Memory processors modify the message list before adding it to the agent’s context window and sending to the LLM. This helps manage context size, filter content, and optimize performance. KARTE agents use a

TokenLimiter

Processor that limits how far back to include past messages so total tokens stay within the LLM’s limit.

Semantic Recall

This retrieves semantically similar past history to include as context for a user’s question or instruction. It supports cross‑thread recall, searching across accessible threads. Technically it uses RAG. We tried it once, but a MongoDB bug at the time (quickly fixed) kept us from using it.
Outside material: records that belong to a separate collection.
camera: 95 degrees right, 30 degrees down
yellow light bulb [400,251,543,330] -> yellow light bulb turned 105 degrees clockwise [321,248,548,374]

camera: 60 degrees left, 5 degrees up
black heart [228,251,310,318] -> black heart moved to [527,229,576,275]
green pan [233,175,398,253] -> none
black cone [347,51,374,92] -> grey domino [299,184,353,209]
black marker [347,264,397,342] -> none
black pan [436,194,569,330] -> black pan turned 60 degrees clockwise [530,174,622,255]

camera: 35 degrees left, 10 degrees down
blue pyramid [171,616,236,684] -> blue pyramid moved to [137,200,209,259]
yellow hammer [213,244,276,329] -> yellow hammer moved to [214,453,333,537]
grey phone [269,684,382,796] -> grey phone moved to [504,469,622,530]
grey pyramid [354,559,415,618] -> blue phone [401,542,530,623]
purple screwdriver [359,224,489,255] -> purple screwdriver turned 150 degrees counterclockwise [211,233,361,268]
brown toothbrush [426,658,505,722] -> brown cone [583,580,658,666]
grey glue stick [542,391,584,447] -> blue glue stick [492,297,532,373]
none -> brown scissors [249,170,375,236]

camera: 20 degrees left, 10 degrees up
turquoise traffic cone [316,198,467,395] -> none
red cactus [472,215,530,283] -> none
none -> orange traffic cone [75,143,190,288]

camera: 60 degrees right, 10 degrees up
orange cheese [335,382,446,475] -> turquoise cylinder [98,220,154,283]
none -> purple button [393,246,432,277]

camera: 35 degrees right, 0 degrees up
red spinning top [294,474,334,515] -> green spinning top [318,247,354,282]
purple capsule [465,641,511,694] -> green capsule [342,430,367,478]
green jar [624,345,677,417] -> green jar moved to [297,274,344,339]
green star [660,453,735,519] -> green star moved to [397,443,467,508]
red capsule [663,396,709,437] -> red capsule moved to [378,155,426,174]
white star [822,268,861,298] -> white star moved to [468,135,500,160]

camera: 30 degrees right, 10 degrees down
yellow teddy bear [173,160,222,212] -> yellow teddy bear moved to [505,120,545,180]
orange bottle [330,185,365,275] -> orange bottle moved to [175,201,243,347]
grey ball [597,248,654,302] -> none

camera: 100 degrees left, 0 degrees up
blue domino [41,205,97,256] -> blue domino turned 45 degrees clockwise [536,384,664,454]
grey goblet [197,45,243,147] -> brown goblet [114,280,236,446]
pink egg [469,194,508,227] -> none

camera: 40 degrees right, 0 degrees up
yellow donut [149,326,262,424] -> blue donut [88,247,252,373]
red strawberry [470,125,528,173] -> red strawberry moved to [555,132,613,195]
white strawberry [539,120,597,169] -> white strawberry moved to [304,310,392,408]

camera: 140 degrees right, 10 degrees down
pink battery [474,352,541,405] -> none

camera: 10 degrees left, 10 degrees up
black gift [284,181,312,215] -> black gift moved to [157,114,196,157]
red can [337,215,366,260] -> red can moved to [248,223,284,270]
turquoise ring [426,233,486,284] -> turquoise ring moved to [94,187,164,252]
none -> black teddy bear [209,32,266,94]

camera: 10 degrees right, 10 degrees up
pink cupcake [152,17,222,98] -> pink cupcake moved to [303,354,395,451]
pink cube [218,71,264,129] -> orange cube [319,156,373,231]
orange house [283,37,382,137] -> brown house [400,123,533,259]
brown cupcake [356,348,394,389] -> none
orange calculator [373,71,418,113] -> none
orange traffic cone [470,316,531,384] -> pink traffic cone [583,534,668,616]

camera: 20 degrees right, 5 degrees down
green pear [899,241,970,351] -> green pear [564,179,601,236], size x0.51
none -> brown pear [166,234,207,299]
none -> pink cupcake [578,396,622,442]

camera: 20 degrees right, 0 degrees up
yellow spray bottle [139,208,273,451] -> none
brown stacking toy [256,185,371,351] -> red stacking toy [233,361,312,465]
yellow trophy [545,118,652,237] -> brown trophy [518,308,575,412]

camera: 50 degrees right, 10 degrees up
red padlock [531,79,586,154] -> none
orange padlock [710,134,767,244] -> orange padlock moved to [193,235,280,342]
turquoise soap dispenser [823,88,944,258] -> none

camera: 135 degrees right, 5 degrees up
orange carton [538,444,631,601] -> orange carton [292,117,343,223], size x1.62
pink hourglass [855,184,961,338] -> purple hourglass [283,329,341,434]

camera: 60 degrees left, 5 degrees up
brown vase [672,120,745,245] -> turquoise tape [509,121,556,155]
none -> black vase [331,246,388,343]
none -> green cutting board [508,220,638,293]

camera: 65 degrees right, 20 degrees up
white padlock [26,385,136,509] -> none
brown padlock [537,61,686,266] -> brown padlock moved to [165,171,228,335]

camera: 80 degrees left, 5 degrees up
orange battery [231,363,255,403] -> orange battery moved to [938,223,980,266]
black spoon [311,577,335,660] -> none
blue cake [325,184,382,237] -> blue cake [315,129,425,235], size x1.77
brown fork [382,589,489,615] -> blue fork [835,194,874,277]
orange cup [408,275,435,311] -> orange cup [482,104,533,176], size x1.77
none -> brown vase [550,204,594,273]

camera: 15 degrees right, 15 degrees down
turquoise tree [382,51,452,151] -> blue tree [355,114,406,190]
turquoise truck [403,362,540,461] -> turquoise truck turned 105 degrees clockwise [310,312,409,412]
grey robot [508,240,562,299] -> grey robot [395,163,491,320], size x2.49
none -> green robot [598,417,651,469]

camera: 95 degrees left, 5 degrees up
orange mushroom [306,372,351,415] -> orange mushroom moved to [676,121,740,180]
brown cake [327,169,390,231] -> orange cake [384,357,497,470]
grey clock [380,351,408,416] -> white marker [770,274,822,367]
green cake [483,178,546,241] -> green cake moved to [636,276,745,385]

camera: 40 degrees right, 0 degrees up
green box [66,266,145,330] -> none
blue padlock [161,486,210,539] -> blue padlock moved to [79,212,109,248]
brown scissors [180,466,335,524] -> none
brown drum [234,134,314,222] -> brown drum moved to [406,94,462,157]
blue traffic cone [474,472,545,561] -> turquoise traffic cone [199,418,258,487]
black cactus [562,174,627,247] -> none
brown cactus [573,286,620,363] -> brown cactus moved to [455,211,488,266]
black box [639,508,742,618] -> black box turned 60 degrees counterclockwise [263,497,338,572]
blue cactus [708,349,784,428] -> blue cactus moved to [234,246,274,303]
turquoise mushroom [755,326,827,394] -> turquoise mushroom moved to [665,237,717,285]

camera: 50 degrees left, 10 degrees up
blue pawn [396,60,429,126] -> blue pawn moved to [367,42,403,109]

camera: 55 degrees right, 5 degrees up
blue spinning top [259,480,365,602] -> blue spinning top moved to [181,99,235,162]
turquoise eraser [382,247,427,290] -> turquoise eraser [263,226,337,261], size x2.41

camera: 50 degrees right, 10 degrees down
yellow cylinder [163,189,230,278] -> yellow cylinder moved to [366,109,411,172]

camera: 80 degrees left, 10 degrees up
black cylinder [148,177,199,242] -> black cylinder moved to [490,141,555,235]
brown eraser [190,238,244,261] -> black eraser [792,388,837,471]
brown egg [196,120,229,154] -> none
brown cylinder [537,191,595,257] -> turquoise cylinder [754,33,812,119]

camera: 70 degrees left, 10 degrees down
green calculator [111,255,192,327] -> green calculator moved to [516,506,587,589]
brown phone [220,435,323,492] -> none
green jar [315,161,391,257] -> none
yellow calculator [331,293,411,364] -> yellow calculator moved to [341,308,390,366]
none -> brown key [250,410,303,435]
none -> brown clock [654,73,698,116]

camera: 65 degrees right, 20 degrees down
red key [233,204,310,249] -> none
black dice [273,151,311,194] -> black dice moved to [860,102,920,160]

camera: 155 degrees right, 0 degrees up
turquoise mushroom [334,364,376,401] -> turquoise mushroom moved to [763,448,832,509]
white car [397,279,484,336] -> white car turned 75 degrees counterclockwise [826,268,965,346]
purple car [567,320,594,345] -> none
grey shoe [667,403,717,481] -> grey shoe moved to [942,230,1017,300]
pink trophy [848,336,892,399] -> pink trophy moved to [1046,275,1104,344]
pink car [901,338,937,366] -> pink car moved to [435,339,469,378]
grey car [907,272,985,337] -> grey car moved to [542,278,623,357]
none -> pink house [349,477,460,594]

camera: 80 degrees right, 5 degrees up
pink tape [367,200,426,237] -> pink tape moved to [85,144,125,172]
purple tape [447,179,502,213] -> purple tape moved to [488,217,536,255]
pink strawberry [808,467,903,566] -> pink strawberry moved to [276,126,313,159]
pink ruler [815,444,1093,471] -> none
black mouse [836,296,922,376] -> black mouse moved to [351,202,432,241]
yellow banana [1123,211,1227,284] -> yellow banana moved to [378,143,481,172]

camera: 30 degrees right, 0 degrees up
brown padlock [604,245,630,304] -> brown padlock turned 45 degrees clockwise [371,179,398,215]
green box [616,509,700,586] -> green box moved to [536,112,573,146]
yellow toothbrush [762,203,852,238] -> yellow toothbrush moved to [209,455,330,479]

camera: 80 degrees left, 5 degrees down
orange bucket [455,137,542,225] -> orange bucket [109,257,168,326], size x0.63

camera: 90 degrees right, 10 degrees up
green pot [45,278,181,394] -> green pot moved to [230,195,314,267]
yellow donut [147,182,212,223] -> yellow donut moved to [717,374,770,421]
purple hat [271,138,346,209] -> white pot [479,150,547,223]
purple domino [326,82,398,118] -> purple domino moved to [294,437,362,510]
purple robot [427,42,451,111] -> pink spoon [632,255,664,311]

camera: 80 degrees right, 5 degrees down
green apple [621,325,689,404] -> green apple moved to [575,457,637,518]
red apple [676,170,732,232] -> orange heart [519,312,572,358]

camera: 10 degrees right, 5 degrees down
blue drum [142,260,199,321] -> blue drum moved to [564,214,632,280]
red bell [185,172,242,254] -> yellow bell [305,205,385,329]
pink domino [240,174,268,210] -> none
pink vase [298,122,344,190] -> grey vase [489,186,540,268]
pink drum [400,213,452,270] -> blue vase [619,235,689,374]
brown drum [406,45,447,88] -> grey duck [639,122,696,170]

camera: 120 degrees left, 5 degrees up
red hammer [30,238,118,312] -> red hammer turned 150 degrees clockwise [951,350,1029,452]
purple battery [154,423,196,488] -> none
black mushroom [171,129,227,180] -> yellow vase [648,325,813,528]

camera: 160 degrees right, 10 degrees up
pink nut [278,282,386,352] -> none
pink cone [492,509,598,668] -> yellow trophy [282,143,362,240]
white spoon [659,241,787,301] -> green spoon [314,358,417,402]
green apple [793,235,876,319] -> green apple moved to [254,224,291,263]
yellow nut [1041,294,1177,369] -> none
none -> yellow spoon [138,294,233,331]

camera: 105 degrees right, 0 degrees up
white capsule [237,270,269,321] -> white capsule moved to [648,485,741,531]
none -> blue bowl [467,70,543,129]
Having such features available and ready in Mastra is a big plus for future needs.

Message Conversion

Vercel AI SDK moved from v4 to v5 with significant message format changes. We needed v4‑saved chat messages to work under v5. Mastra handles this compatibility internally, making the migration smooth.

Stream

The next evolution of Mastra streaming ↗

Mastra implements its own streaming (“Mastra streaming”). With complex setups like multi‑agent or workflows, Frontend needs good visualization. Previously, an agent’s Stream method returned streams defined by the AI SDK stream protocol, which couldn’t stream outputs from LLM calls inside workflows or inside tools. Mastra streaming can handle nested LLM outputs as streams. In KARTE’s admin UI, our multi‑agent setup calls agents from tools, and we stream tool outputs.

Mastra converts Mastra streaming into types compatible with Vercel AI SDK v5’s stream protocol. While the protocol lacks parts for streaming tool outputs, Mastra achieves compatibility using Custom Data.Streaming Custom Data ↗
Developers can define custom data types, which improves DX.

Mastra will likely support AG‑UI and is developing @mastra/react, making UIs that leverage Mastra’s features easier to build.

Conclusion

To continuously develop AI features in KARTE’s microservices environment, we designed and operated an AI foundation using Mastra in a centralized model first. Centering the foundation on Mastra brings major advantages: rapid, continuous feature additions and usability improvements without building everything ourselves.

The balance between centralized and decentralized will evolve. As AI development skills spread across the Product org and we learn to build multi‑agent networks quickly and securely across services, we’ll gradually decentralize. KARTE’s microservices should also evolve to ease AI development—for example, implementing auth in Internal APIs or offering internal MCP.